For creators, eligibility is invite-only and based on factors like expertise, content quality, platform presence, and how their topics line up with advertiser demand. Once invited, creators opt in through a new Monetization tab on their profile, which works as a hub for managing partnerships and seeing monetization opportunities as they become available.
LinkedIn handles discovery and connection, but partnership terms, including fees and payments, are negotiated directly between brand and creator. LinkedIn isn’t taking a cut or processing payments.
LinkedIn’s framing here is worth noting. According to Sam Corrao Clanon, Director of Product at LinkedIn, the Marketplace is built around subject matter experts and practitioners, not just creators with the biggest reach. The pitch to brands is credibility on niche topics, not the cheapest CPMs.
That positioning lines up with the data. Metricool’s 2026 LinkedIn study found that below 10K followers, Personal Profiles outperform Company Pages on impressions, comments, and engagement. In other words, a niche expert with a few thousand followers can drive more meaningful interaction than a brand page many times that size.
BrandWorks: LinkedIn’s New Team for B2B Campaigns
Alongside the Marketplace, LinkedIn is launching BrandWorks, a team of in-house specialists across brand, creative, content, and events, with hires from TikTok, Meta, and X. BrandWorks works directly with brands and agency partners on strategy and creative for B2B campaigns. SAP and Webflow are among the customers already working with the team.
BrandWorks is available globally, but only to select managed customers for now. Together with the Marketplace, it forms LinkedIn’s hub for content partnership programs.
Why LinkedIn Is Pushing This Now
LinkedIn’s own research, published as part of its 2026 Global B2B Marketing Outlook, paints a clear picture of why this is happening now:
- Creators Are Becoming a Credibility Engine: 82% of B2B marketers say creators increase credibility with decision-makers.

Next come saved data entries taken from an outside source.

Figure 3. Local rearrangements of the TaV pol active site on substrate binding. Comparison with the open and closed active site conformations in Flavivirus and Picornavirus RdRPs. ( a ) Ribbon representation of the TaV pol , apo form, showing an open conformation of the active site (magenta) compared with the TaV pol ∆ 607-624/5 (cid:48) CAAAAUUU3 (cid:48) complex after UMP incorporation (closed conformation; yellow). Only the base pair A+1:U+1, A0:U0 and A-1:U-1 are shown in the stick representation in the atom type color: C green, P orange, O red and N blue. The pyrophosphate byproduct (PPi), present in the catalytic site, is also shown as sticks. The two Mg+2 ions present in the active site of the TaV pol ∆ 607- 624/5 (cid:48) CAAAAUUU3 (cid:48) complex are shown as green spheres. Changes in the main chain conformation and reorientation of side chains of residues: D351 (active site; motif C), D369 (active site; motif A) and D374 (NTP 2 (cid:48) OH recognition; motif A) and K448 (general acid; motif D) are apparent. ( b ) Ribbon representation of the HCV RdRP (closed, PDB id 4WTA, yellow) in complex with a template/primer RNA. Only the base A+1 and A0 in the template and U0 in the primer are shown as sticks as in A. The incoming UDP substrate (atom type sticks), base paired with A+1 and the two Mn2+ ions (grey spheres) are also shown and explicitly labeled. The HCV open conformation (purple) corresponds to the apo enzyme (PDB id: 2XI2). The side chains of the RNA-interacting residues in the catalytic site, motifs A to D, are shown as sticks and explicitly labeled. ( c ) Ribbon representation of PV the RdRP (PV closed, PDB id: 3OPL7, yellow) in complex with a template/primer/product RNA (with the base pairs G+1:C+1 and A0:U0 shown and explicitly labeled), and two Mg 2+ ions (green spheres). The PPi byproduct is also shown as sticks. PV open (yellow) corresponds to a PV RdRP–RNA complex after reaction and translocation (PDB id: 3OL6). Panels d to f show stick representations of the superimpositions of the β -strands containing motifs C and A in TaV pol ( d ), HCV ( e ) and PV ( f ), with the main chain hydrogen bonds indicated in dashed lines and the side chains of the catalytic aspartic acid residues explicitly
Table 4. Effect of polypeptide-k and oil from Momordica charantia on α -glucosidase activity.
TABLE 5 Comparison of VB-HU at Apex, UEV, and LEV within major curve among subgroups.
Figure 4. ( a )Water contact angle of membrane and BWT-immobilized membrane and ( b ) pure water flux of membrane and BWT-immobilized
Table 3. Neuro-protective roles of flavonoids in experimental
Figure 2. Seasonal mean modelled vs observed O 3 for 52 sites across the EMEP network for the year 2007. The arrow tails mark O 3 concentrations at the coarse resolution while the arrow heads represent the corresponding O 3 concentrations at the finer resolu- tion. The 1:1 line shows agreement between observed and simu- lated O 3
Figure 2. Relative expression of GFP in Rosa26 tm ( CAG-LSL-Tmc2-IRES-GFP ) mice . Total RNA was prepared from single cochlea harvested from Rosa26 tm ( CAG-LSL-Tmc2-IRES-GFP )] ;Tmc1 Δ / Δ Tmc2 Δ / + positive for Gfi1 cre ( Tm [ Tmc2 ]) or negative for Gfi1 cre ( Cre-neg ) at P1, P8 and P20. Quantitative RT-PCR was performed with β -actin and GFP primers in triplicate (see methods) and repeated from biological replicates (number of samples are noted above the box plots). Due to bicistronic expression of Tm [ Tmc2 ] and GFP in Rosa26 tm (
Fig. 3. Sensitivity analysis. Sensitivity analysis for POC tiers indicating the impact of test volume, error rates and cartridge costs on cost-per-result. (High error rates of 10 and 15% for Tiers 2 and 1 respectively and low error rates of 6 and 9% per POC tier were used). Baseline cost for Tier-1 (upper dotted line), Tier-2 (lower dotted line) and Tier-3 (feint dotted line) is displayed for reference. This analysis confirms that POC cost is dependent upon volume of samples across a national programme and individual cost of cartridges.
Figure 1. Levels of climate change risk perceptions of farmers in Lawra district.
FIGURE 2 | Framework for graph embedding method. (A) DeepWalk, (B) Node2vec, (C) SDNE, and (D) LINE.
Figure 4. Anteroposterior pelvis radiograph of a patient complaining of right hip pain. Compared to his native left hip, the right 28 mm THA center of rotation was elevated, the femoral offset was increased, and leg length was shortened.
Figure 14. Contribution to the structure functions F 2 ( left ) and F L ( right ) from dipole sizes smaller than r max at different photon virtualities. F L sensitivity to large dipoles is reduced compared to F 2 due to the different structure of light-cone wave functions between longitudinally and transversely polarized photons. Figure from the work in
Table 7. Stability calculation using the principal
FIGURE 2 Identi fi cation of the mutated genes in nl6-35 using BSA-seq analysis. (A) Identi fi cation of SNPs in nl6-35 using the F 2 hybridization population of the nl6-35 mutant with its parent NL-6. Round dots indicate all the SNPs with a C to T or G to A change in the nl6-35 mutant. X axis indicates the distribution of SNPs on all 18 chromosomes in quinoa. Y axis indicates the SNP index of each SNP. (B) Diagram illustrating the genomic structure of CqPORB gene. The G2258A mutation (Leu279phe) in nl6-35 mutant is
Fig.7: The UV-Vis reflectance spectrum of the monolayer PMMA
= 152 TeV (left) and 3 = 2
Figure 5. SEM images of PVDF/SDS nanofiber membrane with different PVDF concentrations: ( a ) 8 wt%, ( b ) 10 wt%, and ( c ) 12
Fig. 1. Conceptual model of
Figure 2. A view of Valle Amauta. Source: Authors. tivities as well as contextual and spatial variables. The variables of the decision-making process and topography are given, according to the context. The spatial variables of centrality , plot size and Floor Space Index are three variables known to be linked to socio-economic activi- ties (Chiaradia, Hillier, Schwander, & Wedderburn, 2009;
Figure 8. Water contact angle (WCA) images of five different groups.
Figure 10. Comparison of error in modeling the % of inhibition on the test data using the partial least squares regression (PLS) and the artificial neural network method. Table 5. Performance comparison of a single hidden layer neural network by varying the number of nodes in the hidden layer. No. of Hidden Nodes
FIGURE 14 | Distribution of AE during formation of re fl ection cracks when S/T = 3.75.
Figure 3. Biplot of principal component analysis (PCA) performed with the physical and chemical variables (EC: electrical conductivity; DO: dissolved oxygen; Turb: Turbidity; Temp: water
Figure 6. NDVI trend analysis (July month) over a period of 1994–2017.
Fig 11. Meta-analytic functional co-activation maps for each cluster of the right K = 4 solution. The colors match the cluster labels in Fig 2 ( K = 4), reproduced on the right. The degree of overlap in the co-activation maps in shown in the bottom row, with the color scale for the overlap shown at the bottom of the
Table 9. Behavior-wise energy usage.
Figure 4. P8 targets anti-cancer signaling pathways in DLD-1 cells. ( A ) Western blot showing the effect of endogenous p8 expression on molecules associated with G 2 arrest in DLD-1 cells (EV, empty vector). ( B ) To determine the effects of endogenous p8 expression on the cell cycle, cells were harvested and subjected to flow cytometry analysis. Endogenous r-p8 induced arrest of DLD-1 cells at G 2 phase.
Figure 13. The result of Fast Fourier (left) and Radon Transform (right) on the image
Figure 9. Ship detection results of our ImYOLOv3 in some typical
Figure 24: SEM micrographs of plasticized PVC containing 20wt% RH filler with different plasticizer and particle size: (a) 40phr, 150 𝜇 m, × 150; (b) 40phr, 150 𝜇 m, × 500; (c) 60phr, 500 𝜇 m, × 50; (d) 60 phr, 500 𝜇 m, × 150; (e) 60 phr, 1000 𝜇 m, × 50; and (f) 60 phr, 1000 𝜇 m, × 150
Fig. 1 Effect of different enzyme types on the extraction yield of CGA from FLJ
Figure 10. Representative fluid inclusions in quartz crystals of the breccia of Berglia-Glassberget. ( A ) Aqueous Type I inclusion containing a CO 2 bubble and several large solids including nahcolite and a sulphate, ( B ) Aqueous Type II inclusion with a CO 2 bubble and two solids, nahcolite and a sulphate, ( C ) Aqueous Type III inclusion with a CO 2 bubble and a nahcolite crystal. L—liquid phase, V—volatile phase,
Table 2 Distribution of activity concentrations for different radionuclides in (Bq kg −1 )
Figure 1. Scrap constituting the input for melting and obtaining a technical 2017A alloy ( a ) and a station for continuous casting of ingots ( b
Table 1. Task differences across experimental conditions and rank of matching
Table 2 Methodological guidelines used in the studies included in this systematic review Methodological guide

- Credibility Is Outranking Brand Polish: 83% say credibility matters more than traditional brand messaging.
- Peer Voices Are Winning Trust: 70% of marketers report that buyers weigh peer voices and experts more than brand-produced content.
- Creators Influence the Final Decision: 56% of B2B buyers rely on creator input in the final stage of the buying process to validate their choice.
- Personal Profiles Outperform Company Pages: Metricool’s 2026 LinkedIn study found Personal Profiles generate 63% higher engagement and 238% more comments per post than Company Pages.
LinkedIn also named the main bottleneck the Marketplace is built to solve: for brands running or considering creator campaigns, the biggest hurdle is finding credible, relevant voices.
More Ways for Creators to Monetize on LinkedIn
The Marketplace is part of a wider set of monetization programs LinkedIn is rolling out for creators:
- BrandLink: Creators earn a share of ad revenue from pre-roll ads running alongside their content.
- Top Voices 360: An integrated brand partnership that includes an exclusive editorial show, co-branded assets, in-feed videos, and live event appearances.
- Advice Sessions: Paid one-on-one consultations that entrepreneurs and experts can offer directly from their LinkedIn profile.
- LinkedIn Learning: Course creation with options for royalties, licensing, or affiliate commissions.
What This Means for Social Media Managers
If you’re running B2B campaigns on LinkedIn, the way you find and vet creator partners is about to change. Instead of cold-messaging people who might or might not be a fit, you can filter by topic, audience, and performance from inside Campaign Manager, then amplify what’s working through Thought Leader Ads.
For creators (or anyone managing a personal brand on LinkedIn), the Monetization tab opens a more direct path to brand work, though access is invite-only for now. Even if you’re not invited or you’re outside North America, the rollout pattern across other LinkedIn products suggests broader access will follow.